* Passage to read:
Here's a bunch of things that you can do to make your mother's Mother's Day the best Mother's Day of the year. Our staff has tested each and every one of the following items on either their own moms or other people's moms. We've also included some cool pictures of mommies for those of you who don't have a mommy of your own to look at.

- Vomit on the kitchen floor in the middle of the night so your mother will feel important the next morning as she cleans it up.

- Moms just love to be pampered. So fire up some candles and fill up a warm bathtub for her. Dim the lights and take off her clothes while the tub fills up with enough sparkling bubbles to keep the two of you giggling for hours.

- Send your mother a gift that you think she will find cute - preferably something overpriced, useless, and Made in China.

- Ask your mom for five bucks.

- Dig a very deep hole in your backyard. Throw your mother in it. Fill the hole back up.

- Without letting her know you are doing it, bake your mother's favorite dessert. If this requires the use of more than 3 ingredients or an oven, buy her some discounted pastries and an expired carton of milk from the grocery store.

- Postpone the murdering of your younger siblings for at least another 4 months.

- The day before Mother's Day, pour an entire bucket of acrylic paint down your throat and then tell your mother what you did. This way she will get to spend the next 24 hours in the emergency room filling out extensive paperwork, defending herself from all the other crazed patients, and wondering whether or not you will make it through the night.

- Go to a Hallmark store and scribble the word "fucker" behind the word "mother" on every Mother's Day card you see. This is a mature and healthy way to spread love across your city.

- Write a comedic yet heart-warming script that highlights all of your favorite memories and characteristics of your mother. Then, get some friends to help you put the script on film. Afterward, call up a local theatre and arrange to have the film played on a certain day...Eh, screw it. This kind of shit takes too much time and effort. Just get her a chocolate-coated Beanie Baby or something.

- Explain to your mom that you love her unconditionally and that you think her titties are very nice for her age.

- Forego any hope of a social or sexual future for yourself and ask your mother to be your Prom date this year. If you've already graduated from high school, surely you can find some Prom somewhere that you can take her to.

- Open your mom's old high school yearbook and point out how hot she used to look and ask her tell old stories about her adolescent years until she realizes that the best years of her life are far behind her and its all downhill from here

- Inform your mother that you are dating one of her best friends and that you would appreciate it if she would let your father join the two of you in a threesome in the near future.

- Treat her to a genuine "taste of the Southwest!" This probably has something to do with Mexican food and her eating it.

- Assemble as many family members as possible and give a sentimental and heartfelt speech about what a great dad your father is.

- Leave little notes all around the house that say things like: "Oh, Mom!" "Mom, you gave birth to me!" or "Other women are definitely not you, Mommy!"

- Secretly adopt a child and then present this child to your mother, politely letting her know that it's time for you to move on and also time for someone else to have her for their mommy.

- When your mom sleeps, sneak into her room and pull off her pajamas. Suck on her nipples as hard as you can, using as much teeth as possible. Make sure you are wearing nothing but diapers and a bonnet while you do this. When she awakens and asks why you are doing this, keep on a-sucking, show her a baby picture of yourself, and then direct her attention to your erect penis.

- If you happen to come across an unwed teenage mother, punch her in the face for having unprotected sex while being an unwed teenager. Be sure to tell her that on this Mother's Day, as well as all future Mother's Days, she has nothing to celebrate about.

* What to work on:
1. From the Mother's Day list, return word for word the part that opens with the words containing "- Forego any" and closes with "take her to.".
2. In the Mother's Day list, whose moms did the staff test the items on?
The entries have nothing to do with the work here.

* Data:
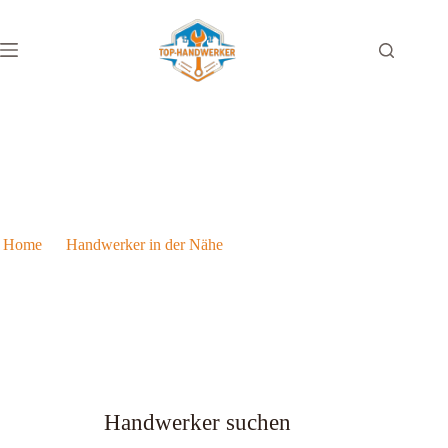
Gasinstallateur in Graz
Home
Handwerker in der Nähe
Gasinstallateur in Graz
Handwerker suchen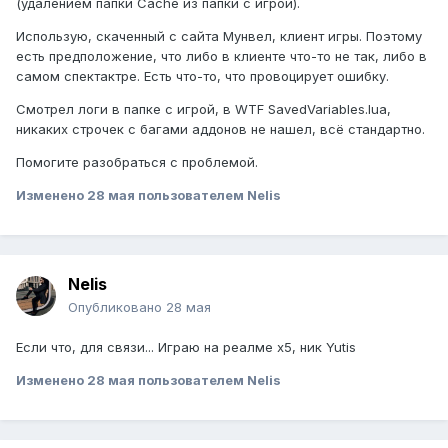
(удалением папки Cache из папки с игрой).
Использую, скаченный с сайта Мунвел, клиент игры. Поэтому
есть предположение, что либо в клиенте что-то не так, либо в
самом спектактре. Есть что-то, что провоцирует ошибку.
Смотрел логи в папке с игрой, в WTF SavedVariables.lua,
никаких строчек с багами аддонов не нашел, всё стандартно.
Помогите разобраться с проблемой.
Изменено
28 мая
пользователем Nelis
Nelis
Опубликовано
28 мая
Если что, для связи... Играю на реалме x5, ник Yutis
Изменено
28 мая
пользователем Nelis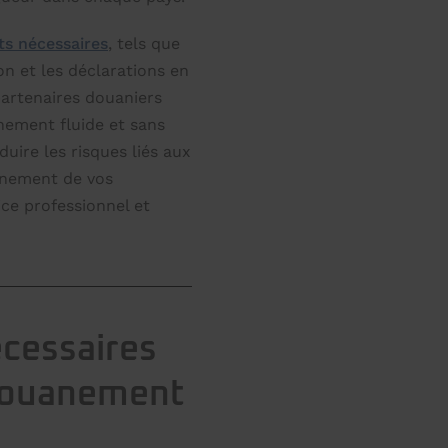
s nécessaires
, tels que
n et les déclarations en
partenaires douaniers
nement fluide et sans
uire les risques liés aux
anement de vos
ce professionnel et
cessaires
édouanement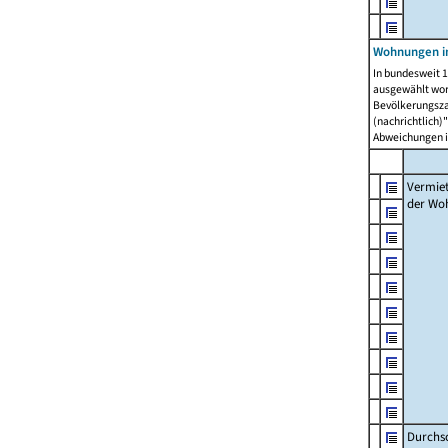
Wohnungen in
In bundesweit 1
ausgewählt wor
Bevölkerungszah
(nachrichtlich)"
Abweichungen i
Vermie
der Wo
Durchs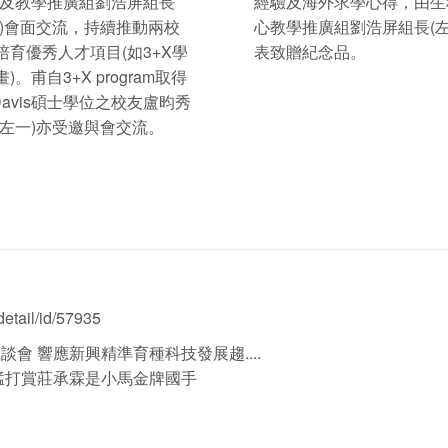
，及教學推廣組劉浩屏組長
經驗及海外求學心得，由生
一)會面交流，持續推動兩校
心教學推廣組劉浩屏組長(左
培育優秀人才項目(如3+X學
表致贈紀念品。
)。甫自3+X program取得
Davis碩士學位之校友盧昀秀
(左一)亦受邀與會交流。
etail/id/57935
會 響應新興精準育種科技發展趨....
猛打賞莊承霖是小馬金牌國手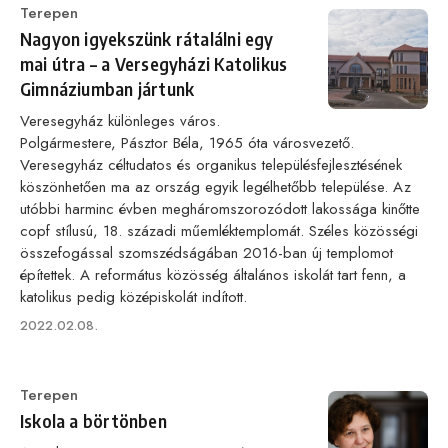
Category
Terepen
Nagyon igyekszünk rátalálni egy
mai útra – a Versegyházi Katolikus
Gimnáziumban jártunk
Veresegyház különleges város.
Polgármestere, Pásztor Béla, 1965 óta városvezető.
Veresegyház céltudatos és organikus településfejlesztésének
köszönhetően ma az ország egyik legélhetőbb települése. Az
utóbbi harminc évben megháromszorozódott lakossága kinőtte
copf stílusú, 18. századi műemléktemplomát. Széles közösségi
összefogással szomszédságában 2016-ban új templomot
építettek. A református közösség általános iskolát tart fenn, a
katolikus pedig középiskolát indított.
Published
2022.02.08.
on
Category
Terepen
Iskola a börtönben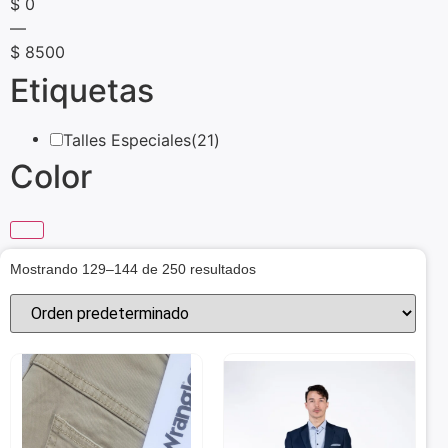
$
0
—
$
8500
Etiquetas
Talles Especiales
(21)
Color
Mostrando 129–144 de 250 resultados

* Answer section:
1.
- Forego any hope of a social or sexual future for yourself and ask your mother to be your Prom date this year. If you've already graduated from high school, surely you can find some Prom somewhere that you can take her to.

2. Their own moms or other people's moms.